◆ **DESCRIPTION OF THE TASK**: Find the line containing "modern style." in the entries below. Restate it and each line after it, word for word, up to and including the line containing "back from her characters and portray them".

--- THE DATA Enclosed Below ---

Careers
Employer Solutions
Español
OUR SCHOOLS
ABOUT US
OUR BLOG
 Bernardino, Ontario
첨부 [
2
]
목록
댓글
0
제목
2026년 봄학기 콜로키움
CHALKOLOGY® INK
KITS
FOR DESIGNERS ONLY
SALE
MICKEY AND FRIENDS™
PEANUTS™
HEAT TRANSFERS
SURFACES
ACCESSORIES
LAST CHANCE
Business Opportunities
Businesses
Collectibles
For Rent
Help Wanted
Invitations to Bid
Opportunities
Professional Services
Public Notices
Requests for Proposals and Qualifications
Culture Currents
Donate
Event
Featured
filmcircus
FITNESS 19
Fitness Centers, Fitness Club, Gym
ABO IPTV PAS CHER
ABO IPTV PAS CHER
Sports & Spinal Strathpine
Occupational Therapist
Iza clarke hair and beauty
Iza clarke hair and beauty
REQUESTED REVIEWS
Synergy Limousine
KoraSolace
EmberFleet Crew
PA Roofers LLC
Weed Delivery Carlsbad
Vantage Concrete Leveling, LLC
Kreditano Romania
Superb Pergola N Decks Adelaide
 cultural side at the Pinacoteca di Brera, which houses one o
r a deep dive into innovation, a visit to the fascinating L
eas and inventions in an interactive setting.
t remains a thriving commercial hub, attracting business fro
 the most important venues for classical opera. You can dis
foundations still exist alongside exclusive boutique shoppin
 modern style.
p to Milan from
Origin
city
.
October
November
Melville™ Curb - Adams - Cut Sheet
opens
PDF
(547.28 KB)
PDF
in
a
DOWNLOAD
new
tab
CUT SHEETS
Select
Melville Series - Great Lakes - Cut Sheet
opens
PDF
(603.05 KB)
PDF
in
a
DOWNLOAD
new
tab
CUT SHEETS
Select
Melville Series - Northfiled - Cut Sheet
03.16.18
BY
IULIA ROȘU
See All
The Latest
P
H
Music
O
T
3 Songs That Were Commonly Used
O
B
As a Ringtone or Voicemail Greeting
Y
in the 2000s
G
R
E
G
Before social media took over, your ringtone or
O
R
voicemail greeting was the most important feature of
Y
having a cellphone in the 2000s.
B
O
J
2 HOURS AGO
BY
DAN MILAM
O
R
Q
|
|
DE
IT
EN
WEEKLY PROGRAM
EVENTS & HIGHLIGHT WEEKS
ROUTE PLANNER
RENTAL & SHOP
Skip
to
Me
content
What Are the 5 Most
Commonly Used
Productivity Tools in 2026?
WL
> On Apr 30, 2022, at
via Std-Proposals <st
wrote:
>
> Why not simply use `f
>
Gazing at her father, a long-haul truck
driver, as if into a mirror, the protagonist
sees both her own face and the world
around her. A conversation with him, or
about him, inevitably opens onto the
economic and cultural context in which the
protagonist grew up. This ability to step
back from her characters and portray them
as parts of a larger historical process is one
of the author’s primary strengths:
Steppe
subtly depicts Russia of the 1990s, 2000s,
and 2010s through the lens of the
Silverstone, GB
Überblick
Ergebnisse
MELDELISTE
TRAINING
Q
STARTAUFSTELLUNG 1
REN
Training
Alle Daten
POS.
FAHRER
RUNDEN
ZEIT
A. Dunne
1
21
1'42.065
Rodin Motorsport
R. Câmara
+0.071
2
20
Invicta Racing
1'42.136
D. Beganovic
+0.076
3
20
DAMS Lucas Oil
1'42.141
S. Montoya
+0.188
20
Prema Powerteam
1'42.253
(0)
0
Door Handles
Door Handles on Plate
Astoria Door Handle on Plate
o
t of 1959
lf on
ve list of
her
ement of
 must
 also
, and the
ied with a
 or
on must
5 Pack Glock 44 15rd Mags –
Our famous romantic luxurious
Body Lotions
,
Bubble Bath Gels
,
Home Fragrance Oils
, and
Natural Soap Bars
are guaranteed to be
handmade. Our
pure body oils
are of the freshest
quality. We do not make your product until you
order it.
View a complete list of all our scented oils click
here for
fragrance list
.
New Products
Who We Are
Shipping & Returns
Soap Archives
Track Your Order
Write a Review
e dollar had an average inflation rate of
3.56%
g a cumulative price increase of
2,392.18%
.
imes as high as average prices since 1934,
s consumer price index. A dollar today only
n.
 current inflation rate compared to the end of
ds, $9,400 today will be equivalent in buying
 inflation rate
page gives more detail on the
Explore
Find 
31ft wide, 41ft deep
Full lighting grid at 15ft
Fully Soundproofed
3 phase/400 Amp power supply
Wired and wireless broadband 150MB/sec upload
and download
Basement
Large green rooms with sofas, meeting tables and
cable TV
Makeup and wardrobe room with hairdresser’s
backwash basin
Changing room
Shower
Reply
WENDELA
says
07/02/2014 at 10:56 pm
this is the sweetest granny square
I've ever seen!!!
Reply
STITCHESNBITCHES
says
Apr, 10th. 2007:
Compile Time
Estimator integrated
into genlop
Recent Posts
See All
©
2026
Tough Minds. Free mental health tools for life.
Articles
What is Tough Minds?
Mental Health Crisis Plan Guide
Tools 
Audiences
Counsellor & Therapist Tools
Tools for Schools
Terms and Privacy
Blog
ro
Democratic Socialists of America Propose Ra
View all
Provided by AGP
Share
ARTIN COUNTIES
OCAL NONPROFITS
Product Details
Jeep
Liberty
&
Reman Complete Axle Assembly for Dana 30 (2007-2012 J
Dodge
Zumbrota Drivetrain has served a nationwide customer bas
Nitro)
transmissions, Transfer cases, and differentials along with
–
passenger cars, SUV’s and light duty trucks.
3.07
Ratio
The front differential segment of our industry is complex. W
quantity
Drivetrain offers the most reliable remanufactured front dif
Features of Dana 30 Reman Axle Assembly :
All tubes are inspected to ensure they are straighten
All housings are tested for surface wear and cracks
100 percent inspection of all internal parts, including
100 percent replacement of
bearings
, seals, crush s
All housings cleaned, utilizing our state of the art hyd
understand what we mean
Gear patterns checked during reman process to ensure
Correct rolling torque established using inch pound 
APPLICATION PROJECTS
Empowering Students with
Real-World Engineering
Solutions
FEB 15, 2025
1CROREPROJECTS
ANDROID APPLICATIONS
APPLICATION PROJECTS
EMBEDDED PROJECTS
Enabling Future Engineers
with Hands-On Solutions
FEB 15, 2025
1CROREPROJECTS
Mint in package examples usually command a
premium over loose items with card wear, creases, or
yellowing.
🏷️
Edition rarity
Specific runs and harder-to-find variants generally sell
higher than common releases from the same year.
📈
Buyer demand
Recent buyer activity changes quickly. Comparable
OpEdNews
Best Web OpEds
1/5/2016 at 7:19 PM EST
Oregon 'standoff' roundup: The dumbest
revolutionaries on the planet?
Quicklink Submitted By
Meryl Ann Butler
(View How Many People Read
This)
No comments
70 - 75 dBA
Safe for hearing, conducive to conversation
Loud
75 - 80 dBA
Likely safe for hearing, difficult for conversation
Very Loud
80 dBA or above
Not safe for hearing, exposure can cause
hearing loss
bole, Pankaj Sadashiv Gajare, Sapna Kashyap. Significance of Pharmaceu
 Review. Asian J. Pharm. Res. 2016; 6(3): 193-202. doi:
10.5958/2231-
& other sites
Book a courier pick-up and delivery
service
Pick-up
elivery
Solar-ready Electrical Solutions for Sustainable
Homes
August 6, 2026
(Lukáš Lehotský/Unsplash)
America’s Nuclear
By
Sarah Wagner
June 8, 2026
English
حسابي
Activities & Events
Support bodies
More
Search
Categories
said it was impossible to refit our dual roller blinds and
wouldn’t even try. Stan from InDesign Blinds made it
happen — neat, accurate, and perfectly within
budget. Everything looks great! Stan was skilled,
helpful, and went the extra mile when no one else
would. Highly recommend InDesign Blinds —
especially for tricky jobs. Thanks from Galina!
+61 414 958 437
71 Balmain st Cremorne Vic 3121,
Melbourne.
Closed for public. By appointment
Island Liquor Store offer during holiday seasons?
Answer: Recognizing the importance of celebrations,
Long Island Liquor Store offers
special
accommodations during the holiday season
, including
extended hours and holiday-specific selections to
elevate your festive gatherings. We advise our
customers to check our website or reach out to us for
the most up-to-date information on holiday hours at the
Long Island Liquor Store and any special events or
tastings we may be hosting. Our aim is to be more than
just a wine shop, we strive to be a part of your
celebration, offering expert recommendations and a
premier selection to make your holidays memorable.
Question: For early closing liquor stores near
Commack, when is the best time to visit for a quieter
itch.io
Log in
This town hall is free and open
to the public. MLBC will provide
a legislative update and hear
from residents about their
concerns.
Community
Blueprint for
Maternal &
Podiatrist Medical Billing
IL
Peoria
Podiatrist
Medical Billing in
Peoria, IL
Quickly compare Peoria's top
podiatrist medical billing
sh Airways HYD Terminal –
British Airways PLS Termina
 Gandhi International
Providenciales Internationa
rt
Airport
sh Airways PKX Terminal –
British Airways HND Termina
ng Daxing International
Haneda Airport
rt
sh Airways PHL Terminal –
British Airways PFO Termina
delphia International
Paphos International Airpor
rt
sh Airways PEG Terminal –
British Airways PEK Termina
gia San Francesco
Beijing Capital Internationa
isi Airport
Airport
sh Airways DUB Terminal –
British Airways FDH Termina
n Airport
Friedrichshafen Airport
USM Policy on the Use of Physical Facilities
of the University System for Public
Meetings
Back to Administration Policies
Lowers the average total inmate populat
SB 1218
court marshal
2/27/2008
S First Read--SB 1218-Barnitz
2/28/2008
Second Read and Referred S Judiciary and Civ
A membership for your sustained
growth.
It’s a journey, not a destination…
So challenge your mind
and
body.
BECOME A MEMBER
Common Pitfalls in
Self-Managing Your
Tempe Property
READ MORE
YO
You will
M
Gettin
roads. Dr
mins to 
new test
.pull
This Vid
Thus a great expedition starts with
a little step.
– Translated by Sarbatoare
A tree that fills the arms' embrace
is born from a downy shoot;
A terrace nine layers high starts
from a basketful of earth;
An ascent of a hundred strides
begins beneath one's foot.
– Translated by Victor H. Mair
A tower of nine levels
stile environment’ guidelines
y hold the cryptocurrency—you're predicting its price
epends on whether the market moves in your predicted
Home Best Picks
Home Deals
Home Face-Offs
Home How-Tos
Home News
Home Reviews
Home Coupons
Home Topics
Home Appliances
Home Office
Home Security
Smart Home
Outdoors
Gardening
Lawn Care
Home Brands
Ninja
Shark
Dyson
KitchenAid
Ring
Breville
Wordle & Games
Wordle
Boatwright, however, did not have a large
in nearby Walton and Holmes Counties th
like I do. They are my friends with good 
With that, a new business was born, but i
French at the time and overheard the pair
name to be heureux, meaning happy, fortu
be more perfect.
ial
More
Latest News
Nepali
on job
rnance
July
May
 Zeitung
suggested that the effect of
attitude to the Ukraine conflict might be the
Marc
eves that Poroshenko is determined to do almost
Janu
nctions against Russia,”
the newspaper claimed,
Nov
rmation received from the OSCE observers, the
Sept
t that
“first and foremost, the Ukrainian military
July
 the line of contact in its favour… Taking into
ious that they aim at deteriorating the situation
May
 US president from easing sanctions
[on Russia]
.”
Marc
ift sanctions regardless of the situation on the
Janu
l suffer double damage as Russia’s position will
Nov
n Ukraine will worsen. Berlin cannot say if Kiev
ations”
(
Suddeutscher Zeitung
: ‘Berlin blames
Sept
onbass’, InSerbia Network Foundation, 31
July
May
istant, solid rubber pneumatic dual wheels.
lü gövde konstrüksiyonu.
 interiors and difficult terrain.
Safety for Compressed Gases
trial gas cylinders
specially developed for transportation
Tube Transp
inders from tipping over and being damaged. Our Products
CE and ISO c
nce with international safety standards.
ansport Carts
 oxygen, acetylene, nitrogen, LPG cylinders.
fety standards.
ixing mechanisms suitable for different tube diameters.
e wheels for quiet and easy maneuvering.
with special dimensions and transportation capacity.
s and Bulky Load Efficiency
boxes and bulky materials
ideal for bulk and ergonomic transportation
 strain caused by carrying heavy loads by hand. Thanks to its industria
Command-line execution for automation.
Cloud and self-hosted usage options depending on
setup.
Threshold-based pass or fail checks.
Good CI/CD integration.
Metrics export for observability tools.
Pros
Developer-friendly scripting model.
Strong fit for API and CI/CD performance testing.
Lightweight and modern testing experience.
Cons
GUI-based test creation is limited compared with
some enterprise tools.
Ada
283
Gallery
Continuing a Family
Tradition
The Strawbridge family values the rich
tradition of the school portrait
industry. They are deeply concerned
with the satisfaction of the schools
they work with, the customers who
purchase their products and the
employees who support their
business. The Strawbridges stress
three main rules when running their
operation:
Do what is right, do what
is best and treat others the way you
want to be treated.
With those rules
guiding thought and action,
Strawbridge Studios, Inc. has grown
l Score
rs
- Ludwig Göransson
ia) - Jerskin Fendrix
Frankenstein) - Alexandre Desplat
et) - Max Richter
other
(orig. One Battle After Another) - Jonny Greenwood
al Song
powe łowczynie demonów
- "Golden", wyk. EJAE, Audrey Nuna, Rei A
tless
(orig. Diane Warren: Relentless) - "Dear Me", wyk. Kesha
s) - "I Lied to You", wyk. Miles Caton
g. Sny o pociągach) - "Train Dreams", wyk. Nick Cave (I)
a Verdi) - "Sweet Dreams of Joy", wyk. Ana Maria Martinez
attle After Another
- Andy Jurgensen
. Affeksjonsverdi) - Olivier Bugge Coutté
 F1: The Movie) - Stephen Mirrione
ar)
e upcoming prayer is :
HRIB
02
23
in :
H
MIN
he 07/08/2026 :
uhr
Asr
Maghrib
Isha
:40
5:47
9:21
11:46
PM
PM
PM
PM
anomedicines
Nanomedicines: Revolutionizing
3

--- End of Enclosed THE DATA ---

◆ **YOUR SOLUTION**:
 modern style.
p to Milan from
Origin
city
.
October
November
Melville™ Curb - Adams - Cut Sheet
opens
PDF
(547.28 KB)
PDF
in
a
DOWNLOAD
new
tab
CUT SHEETS
Select
Melville Series - Great Lakes - Cut Sheet
opens
PDF
(603.05 KB)
PDF
in
a
DOWNLOAD
new
tab
CUT SHEETS
Select
Melville Series - Northfiled - Cut Sheet
03.16.18
BY
IULIA ROȘU
See All
The Latest
P
H
Music
O
T
3 Songs That Were Commonly Used
O
B
As a Ringtone or Voicemail Greeting
Y
in the 2000s
G
R
E
G
Before social media took over, your ringtone or
O
R
voicemail greeting was the most important feature of
Y
having a cellphone in the 2000s.
B
O
J
2 HOURS AGO
BY
DAN MILAM
O
R
Q
|
|
DE
IT
EN
WEEKLY PROGRAM
EVENTS & HIGHLIGHT WEEKS
ROUTE PLANNER
RENTAL & SHOP
Skip
to
Me
content
What Are the 5 Most
Commonly Used
Productivity Tools in 2026?
WL
> On Apr 30, 2022, at
via Std-Proposals <st
wrote:
>
> Why not simply use `f
>
Gazing at her father, a long-haul truck
driver, as if into a mirror, the protagonist
sees both her own face and the world
around her. A conversation with him, or
about him, inevitably opens onto the
economic and cultural context in which the
protagonist grew up. This ability to step
back from her characters and portray them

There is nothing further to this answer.